The soldiers of my mind, and yours, too, sail in silent Chryslers through thunder, hail, and snow, to stand outside our door. They say they like me and admire you. They crave my heart, my odd, odd heart, and yours as well. They crave them both to be gutted, dangling from fresh, wet twine, to devour our brains’ left hemisphere, served chilled on ice.

With this thought, I’m wide-awake, and so are you. A pack of hounds tumble out from trunks and circle the house, hungry for an unprepared, raw flesh feast. It’s easiest, they bark and bite and snap, to devour and digest such hearts, exposed and wild, while the good people are fast asleep. In the morning when you and I, if caught, will have disappeared

without trace or note good-bye, the soldiers, pat their dogs, will soldier on, and model citizens will stretch their limbs and rise. One or two neighbors might glance around, wonder where those two weirdos went, a pair of shoulders shrug once, not twice, in a quick up and down dance. The morning bus arrives at dawn.

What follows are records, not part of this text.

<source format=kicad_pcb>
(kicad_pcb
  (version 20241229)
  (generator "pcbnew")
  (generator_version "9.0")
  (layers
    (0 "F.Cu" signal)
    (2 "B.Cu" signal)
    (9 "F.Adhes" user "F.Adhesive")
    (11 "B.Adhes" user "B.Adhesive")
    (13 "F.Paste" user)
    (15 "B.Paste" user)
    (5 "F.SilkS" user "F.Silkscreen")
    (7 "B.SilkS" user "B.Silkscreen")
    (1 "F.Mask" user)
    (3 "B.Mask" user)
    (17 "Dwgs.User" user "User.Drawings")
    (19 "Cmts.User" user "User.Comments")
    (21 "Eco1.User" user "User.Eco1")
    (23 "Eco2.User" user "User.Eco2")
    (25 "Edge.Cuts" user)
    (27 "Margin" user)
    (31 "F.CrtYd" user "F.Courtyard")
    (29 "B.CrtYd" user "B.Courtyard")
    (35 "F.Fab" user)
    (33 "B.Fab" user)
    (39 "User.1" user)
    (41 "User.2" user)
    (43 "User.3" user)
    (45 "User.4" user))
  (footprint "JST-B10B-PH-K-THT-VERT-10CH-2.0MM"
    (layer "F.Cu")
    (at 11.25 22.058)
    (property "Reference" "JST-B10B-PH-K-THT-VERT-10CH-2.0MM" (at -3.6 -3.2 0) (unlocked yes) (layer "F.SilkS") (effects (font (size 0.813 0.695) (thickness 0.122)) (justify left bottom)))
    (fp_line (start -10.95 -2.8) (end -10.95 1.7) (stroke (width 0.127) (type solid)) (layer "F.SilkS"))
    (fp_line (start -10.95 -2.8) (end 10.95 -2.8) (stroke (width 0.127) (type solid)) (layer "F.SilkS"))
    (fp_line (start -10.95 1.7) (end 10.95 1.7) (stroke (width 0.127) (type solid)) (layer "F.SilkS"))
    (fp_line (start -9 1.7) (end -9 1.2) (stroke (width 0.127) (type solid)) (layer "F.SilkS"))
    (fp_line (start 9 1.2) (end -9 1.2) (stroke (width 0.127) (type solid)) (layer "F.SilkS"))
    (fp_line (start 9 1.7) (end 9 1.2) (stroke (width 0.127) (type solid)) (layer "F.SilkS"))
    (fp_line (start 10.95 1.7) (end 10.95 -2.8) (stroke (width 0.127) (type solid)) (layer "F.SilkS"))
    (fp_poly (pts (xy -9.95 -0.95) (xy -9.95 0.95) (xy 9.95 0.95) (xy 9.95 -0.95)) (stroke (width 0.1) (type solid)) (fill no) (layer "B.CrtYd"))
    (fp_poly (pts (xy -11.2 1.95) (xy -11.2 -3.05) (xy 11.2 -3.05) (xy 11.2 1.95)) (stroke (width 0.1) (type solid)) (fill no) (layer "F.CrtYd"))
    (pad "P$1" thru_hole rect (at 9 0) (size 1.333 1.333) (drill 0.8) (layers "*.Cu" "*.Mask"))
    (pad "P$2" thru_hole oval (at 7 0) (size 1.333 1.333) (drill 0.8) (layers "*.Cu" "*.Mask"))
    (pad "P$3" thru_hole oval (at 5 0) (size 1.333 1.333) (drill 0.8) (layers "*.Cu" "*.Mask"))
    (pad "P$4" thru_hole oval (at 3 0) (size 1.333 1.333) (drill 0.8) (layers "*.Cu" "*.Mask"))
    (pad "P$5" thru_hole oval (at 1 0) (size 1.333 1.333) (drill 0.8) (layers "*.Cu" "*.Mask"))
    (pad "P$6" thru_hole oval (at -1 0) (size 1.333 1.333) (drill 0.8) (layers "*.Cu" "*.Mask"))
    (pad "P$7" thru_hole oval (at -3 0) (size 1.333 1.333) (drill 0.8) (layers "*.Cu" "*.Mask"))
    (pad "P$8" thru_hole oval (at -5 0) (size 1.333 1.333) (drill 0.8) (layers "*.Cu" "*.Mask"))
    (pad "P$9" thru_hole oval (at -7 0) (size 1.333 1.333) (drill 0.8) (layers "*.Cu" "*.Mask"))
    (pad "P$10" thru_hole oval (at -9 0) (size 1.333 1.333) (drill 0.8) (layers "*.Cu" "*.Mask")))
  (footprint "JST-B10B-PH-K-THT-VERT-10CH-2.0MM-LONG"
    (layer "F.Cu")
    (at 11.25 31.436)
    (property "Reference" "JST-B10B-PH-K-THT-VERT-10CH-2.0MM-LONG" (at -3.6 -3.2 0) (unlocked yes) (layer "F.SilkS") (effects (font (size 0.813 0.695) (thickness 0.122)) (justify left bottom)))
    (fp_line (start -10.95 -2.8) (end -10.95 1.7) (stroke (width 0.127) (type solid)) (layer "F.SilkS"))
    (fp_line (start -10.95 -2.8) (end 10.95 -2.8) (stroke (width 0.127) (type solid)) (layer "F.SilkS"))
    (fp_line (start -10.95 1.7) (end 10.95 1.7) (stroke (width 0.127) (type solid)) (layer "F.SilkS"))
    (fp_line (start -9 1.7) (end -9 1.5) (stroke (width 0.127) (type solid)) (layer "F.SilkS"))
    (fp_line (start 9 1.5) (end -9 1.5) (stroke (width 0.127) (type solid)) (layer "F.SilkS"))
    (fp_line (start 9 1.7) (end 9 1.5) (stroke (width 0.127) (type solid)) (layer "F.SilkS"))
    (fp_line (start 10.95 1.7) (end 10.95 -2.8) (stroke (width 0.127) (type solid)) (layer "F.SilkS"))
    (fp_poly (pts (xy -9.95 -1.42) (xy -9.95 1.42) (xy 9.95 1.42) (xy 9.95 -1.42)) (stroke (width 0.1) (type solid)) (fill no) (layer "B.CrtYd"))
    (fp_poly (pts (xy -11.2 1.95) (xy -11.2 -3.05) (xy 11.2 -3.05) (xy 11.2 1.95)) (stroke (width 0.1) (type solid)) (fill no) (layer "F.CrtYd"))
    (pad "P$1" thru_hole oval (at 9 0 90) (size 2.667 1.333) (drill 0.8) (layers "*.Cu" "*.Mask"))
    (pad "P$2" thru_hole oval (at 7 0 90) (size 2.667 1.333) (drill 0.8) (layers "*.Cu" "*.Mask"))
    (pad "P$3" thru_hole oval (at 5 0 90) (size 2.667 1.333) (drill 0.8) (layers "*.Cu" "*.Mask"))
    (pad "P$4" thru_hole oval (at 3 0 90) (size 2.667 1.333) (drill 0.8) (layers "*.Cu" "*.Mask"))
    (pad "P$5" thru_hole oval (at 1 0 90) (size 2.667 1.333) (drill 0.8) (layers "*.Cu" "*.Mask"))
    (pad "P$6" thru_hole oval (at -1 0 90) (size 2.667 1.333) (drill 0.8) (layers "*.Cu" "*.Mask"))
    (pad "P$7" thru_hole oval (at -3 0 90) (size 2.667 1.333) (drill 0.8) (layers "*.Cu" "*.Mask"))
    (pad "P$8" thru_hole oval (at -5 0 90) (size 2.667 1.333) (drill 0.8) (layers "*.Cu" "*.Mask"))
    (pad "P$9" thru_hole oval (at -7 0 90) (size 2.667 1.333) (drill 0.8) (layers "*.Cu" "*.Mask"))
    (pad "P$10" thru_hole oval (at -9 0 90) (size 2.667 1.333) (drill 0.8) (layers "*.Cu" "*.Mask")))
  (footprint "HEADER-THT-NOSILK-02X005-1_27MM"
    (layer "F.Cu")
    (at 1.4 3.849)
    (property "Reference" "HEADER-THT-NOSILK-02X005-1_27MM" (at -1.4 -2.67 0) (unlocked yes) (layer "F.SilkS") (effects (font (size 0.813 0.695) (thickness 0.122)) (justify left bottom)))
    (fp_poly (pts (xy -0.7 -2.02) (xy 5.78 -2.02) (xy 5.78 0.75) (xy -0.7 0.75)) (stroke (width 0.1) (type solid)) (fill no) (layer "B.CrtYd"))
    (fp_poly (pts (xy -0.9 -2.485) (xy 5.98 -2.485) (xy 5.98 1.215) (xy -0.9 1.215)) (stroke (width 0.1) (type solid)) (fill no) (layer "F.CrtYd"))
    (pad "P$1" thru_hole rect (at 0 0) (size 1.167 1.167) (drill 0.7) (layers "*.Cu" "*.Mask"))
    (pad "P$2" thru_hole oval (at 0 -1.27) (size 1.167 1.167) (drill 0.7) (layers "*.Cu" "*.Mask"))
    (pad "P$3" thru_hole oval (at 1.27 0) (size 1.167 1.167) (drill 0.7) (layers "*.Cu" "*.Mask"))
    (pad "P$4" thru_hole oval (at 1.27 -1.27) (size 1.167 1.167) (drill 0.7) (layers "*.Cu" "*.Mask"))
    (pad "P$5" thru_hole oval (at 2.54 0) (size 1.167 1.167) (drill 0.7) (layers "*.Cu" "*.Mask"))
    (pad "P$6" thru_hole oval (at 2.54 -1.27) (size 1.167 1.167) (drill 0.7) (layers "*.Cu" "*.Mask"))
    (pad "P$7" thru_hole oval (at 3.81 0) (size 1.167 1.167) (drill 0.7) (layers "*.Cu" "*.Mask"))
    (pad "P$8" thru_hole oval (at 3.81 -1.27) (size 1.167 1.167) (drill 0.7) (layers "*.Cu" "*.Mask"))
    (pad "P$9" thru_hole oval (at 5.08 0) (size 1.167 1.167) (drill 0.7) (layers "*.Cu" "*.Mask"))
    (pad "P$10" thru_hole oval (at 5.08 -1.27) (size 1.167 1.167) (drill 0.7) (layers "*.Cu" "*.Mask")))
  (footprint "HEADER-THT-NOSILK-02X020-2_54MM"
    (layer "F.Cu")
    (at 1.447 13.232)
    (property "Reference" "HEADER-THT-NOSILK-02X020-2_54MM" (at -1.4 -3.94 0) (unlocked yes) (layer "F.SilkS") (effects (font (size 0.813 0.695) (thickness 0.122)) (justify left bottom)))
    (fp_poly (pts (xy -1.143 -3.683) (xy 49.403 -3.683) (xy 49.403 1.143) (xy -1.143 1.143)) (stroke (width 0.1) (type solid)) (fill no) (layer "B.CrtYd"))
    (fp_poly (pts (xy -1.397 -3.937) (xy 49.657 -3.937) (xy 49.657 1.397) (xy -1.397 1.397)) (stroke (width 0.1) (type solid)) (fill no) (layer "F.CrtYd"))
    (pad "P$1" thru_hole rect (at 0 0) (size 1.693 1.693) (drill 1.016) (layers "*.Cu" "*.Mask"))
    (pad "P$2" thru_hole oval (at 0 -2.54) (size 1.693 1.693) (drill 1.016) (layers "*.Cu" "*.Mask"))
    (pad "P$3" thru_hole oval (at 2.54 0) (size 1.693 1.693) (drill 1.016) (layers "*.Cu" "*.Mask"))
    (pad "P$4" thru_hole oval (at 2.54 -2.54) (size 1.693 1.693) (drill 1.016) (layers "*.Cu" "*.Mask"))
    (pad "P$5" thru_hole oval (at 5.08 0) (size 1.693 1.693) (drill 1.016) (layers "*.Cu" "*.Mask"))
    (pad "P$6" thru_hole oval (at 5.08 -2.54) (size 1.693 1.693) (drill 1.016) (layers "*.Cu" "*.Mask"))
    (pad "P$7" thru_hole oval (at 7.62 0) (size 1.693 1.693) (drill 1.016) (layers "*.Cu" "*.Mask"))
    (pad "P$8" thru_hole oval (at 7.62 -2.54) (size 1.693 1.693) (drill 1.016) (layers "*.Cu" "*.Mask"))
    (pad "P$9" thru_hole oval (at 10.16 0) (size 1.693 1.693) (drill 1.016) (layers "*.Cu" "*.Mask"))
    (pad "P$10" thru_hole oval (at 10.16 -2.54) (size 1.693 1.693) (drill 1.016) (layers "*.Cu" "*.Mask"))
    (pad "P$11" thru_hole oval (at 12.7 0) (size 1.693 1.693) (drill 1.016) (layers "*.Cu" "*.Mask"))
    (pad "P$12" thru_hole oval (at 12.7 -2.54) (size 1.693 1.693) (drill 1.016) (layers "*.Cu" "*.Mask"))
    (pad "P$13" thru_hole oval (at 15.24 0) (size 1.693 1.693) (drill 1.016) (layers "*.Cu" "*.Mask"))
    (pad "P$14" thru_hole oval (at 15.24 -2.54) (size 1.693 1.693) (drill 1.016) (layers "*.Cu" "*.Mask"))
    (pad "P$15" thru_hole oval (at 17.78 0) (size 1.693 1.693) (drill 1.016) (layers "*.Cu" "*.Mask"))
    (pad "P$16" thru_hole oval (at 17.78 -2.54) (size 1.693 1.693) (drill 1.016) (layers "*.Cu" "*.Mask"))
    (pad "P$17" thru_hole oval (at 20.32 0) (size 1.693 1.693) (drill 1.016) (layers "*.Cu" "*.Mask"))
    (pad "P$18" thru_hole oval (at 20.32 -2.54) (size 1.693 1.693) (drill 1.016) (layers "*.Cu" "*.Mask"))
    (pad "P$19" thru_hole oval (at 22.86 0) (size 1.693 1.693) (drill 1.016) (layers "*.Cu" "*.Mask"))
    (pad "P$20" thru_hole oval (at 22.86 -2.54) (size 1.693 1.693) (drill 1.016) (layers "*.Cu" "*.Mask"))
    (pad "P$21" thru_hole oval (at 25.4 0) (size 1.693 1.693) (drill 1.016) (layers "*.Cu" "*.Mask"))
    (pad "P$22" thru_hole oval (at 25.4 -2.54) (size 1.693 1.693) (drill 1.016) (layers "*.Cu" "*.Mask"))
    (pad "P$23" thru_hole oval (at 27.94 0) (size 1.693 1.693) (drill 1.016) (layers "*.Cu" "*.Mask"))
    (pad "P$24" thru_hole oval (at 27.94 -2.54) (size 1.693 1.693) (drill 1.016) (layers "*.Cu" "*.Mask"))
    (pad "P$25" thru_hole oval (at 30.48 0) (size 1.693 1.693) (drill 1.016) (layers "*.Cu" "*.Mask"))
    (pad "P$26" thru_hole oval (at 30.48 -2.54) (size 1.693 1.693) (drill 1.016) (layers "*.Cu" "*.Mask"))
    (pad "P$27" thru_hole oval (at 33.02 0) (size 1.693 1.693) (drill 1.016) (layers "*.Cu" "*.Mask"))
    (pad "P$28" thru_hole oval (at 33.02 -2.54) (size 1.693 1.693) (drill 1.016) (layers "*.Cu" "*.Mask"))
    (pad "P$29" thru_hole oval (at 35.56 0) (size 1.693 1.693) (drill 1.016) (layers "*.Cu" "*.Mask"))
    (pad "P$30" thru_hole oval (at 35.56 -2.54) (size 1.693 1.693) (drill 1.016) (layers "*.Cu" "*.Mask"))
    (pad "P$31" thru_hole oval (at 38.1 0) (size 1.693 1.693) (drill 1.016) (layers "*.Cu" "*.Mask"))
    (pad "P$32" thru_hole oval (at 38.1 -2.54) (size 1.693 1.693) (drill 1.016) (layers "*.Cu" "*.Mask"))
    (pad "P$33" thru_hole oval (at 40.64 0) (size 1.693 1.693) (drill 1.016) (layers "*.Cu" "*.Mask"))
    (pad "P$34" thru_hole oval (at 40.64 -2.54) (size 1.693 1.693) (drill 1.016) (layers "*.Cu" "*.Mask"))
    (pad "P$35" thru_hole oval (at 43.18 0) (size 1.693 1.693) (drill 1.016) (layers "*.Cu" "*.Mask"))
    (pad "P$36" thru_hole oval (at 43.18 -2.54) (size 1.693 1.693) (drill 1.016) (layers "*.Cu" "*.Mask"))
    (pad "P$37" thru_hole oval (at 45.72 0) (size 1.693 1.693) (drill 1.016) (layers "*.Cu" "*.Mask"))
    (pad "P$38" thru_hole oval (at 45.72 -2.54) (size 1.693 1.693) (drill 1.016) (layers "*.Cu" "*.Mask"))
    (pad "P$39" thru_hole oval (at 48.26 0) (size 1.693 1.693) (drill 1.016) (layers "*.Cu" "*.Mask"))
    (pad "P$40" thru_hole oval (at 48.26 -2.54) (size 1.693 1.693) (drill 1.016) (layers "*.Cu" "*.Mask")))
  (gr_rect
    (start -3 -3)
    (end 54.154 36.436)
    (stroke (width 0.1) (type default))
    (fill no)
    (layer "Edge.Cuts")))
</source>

It carries inside its shell workers who work without a peep. Off they go! The motto is Safety First. They rest on rafts, in high tide or low, stitched to milk cartons and pig fat soap. They feed on cheese, ham, and crackers in cramped stalls of their own design, chew cud, daydream country lanes, tin-canned peas, and gated towns filled with faces they call their own.

They hum together songs they heard many years ago, but somehow never learned. A yellow bird, a tiny finch, flits by faster than the river flows, swifter than soldiers march. Thank God for it, and for you and me. We spot it. We hear it sing a song as tender as the soft flesh on dog throats, even as they bark, all teeth and whine. It and you and I escape

to the sky for warmer climes to a tropical land called vulnerability. It’s an island with a few living things, and, Thank God, there’s you and me. We live there, not safe at all, with furious fires that must be fed, where passion fruit drips down our chins. We wear our best

organs on our sleeves. We tore them out and sliced them open all by ourselves, we did it willingly. It’s beautiful to see yours and mine, side-by-side, in palms held out, exposed, lush as pomegranate seeds. The strangest fact in this land we found is not how you, the bird, or I

survive, or even how we thrive. It’s that our island has some soldiers on it, how they stumbled in one day, tattered and broken, how they finally knelt down and cried. We removed their ashen, threadbare clothes. They sleep like babies. We love them as their mothers had. We love

them that much. You and I. We kiss their eyelids, gaze at them for stretches at a time. We sing a lullaby we like a lot, despite its bloody past:

Mary, Mary, quite contrary, how does your garden grow?

With silver bells, and cockle shells, and pretty soldiers all in a row.

The yellow finch we had spotted and, Thank God, had heard in time, is a sharp-eyed star that dives and darts.  It no longer serves as guide. From a blossoming branch of olive tree, it chirps to you, to me, to the heartless and heart-filled things:

All in a row. All in a row. All in a row…one, two, three! Where do we go from here? No one knows!